*** Opening MATERIAL PROVIDED ***
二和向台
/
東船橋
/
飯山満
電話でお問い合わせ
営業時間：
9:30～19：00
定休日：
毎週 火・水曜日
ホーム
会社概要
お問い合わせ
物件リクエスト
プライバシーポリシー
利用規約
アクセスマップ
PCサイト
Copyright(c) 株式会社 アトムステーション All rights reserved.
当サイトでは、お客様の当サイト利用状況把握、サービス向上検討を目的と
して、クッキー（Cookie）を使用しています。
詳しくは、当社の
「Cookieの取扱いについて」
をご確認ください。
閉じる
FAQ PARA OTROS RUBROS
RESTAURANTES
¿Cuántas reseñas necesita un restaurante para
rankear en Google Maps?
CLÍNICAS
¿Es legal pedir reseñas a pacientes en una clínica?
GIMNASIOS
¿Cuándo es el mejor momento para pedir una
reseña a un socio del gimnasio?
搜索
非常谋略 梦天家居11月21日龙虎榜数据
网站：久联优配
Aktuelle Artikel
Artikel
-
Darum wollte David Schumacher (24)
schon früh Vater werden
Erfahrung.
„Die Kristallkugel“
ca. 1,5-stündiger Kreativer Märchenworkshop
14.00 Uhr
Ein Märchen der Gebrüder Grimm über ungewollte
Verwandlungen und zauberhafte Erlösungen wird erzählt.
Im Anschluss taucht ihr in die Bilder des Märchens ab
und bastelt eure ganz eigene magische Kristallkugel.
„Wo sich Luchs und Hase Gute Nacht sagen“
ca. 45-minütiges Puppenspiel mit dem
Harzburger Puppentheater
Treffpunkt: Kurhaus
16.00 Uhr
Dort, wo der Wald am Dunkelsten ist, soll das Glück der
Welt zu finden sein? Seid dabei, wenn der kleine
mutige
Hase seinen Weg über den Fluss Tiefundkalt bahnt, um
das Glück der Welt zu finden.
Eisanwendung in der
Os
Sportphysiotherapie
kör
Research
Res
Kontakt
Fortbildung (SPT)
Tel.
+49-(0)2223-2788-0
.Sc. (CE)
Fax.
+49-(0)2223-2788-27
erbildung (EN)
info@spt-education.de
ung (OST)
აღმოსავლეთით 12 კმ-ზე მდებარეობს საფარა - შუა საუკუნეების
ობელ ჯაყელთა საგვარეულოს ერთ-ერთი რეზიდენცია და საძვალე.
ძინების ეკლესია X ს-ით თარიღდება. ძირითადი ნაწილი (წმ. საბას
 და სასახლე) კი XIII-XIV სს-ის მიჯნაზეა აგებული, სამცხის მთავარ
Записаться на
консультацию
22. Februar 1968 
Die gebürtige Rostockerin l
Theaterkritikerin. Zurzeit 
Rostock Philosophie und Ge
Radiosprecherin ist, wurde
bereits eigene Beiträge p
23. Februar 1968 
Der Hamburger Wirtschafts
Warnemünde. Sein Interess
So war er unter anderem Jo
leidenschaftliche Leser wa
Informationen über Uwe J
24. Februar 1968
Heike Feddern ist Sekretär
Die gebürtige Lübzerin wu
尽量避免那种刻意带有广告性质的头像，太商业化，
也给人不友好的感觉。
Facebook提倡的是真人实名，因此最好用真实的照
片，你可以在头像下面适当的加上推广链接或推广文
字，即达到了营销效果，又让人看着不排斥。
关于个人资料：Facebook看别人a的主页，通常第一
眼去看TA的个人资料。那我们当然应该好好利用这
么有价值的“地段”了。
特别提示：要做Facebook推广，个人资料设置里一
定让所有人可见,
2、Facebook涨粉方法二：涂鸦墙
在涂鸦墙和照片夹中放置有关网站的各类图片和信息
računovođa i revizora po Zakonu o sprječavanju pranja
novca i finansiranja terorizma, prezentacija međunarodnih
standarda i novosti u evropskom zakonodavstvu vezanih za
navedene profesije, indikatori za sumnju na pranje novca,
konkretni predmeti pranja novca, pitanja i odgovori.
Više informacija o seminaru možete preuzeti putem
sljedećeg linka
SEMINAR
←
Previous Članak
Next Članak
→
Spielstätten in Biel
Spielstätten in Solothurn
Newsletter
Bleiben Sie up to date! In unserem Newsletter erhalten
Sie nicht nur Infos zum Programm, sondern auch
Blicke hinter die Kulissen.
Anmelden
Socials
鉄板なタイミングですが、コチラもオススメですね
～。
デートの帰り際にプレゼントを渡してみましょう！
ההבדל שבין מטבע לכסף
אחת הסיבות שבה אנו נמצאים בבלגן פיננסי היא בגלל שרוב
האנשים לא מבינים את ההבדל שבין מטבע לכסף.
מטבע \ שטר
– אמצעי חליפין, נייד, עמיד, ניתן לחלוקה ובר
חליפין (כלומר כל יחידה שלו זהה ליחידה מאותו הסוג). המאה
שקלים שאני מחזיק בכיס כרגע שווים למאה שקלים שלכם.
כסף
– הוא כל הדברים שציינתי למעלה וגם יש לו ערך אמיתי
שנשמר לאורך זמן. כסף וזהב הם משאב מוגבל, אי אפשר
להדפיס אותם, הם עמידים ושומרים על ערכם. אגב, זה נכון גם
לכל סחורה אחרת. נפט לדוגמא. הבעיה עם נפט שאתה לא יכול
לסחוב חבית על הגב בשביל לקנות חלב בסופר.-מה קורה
*** Closing MATERIAL PROVIDED ***
_WHAT TO DO_: Rewrite all of the material, replacing every occurrence of "Hase" with "Kaninchen" and changing nothing else.

_TASK ANSWER_:
二和向台
/
東船橋
/
飯山満
電話でお問い合わせ
営業時間：
9:30～19：00
定休日：
毎週 火・水曜日
ホーム
会社概要
お問い合わせ
物件リクエスト
プライバシーポリシー
利用規約
アクセスマップ
PCサイト
Copyright(c) 株式会社 アトムステーション All rights reserved.
当サイトでは、お客様の当サイト利用状況把握、サービス向上検討を目的と
して、クッキー（Cookie）を使用しています。
詳しくは、当社の
「Cookieの取扱いについて」
をご確認ください。
閉じる
FAQ PARA OTROS RUBROS
RESTAURANTES
¿Cuántas reseñas necesita un restaurante para
rankear en Google Maps?
CLÍNICAS
¿Es legal pedir reseñas a pacientes en una clínica?
GIMNASIOS
¿Cuándo es el mejor momento para pedir una
reseña a un socio del gimnasio?
搜索
非常谋略 梦天家居11月21日龙虎榜数据
网站：久联优配
Aktuelle Artikel
Artikel
-
Darum wollte David Schumacher (24)
schon früh Vater werden
Erfahrung.
„Die Kristallkugel“
ca. 1,5-stündiger Kreativer Märchenworkshop
14.00 Uhr
Ein Märchen der Gebrüder Grimm über ungewollte
Verwandlungen und zauberhafte Erlösungen wird erzählt.
Im Anschluss taucht ihr in die Bilder des Märchens ab
und bastelt eure ganz eigene magische Kristallkugel.
„Wo sich Luchs und Kaninchen Gute Nacht sagen“
ca. 45-minütiges Puppenspiel mit dem
Harzburger Puppentheater
Treffpunkt: Kurhaus
16.00 Uhr
Dort, wo der Wald am Dunkelsten ist, soll das Glück der
Welt zu finden sein? Seid dabei, wenn der kleine
mutige
Kaninchen seinen Weg über den Fluss Tiefundkalt bahnt, um
das Glück der Welt zu finden.
Eisanwendung in der
Os
Sportphysiotherapie
kör
Research
Res
Kontakt
Fortbildung (SPT)
Tel.
+49-(0)2223-2788-0
.Sc. (CE)
Fax.
+49-(0)2223-2788-27
erbildung (EN)
info@spt-education.de
ung (OST)
აღმოსავლეთით 12 კმ-ზე მდებარეობს საფარა - შუა საუკუნეების
ობელ ჯაყელთა საგვარეულოს ერთ-ერთი რეზიდენცია და საძვალე.
ძინების ეკლესია X ს-ით თარიღდება. ძირითადი ნაწილი (წმ. საბას
 და სასახლე) კი XIII-XIV სს-ის მიჯნაზეა აგებული, სამცხის მთავარ
Записаться на
консультацию
22. Februar 1968 
Die gebürtige Rostockerin l
Theaterkritikerin. Zurzeit 
Rostock Philosophie und Ge
Radiosprecherin ist, wurde
bereits eigene Beiträge p
23. Februar 1968 
Der Hamburger Wirtschafts
Warnemünde. Sein Interess
So war er unter anderem Jo
leidenschaftliche Leser wa
Informationen über Uwe J
24. Februar 1968
Heike Feddern ist Sekretär
Die gebürtige Lübzerin wu
尽量避免那种刻意带有广告性质的头像，太商业化，
也给人不友好的感觉。
Facebook提倡的是真人实名，因此最好用真实的照
片，你可以在头像下面适当的加上推广链接或推广文
字，即达到了营销效果，又让人看着不排斥。
关于个人资料：Facebook看别人a的主页，通常第一
眼去看TA的个人资料。那我们当然应该好好利用这
么有价值的“地段”了。
特别提示：要做Facebook推广，个人资料设置里一
定让所有人可见,
2、Facebook涨粉方法二：涂鸦墙
在涂鸦墙和照片夹中放置有关网站的各类图片和信息
računovođa i revizora po Zakonu o sprječavanju pranja
novca i finansiranja terorizma, prezentacija međunarodnih
standarda i novosti u evropskom zakonodavstvu vezanih za
navedene profesije, indikatori za sumnju na pranje novca,
konkretni predmeti pranja novca, pitanja i odgovori.
Više informacija o seminaru možete preuzeti putem
sljedećeg linka
SEMINAR
←
Previous Članak
Next Članak
→
Spielstätten in Biel
Spielstätten in Solothurn
Newsletter
Bleiben Sie up to date! In unserem Newsletter erhalten
Sie nicht nur Infos zum Programm, sondern auch
Blicke hinter die Kulissen.
Anmelden
Socials
鉄板なタイミングですが、コチラもオススメですね
～。
デートの帰り際にプレゼントを渡してみましょう！
ההבדל שבין מטבע לכסף
אחת הסיבות שבה אנו נמצאים בבלגן פיננסי היא בגלל שרוב
האנשים לא מבינים את ההבדל שבין מטבע לכסף.
מטבע \ שטר
– אמצעי חליפין, נייד, עמיד, ניתן לחלוקה ובר
חליפין (כלומר כל יחידה שלו זהה ליחידה מאותו הסוג). המאה
שקלים שאני מחזיק בכיס כרגע שווים למאה שקלים שלכם.
כסף
– הוא כל הדברים שציינתי למעלה וגם יש לו ערך אמיתי
שנשמר לאורך זמן. כסף וזהב הם משאב מוגבל, אי אפשר
להדפיס אותם, הם עמידים ושומרים על ערכם. אגב, זה נכון גם
לכל סחורה אחרת. נפט לדוגמא. הבעיה עם נפט שאתה לא יכול
לסחוב חבית על הגב בשביל לקנות חלב בסופר.-מה קורה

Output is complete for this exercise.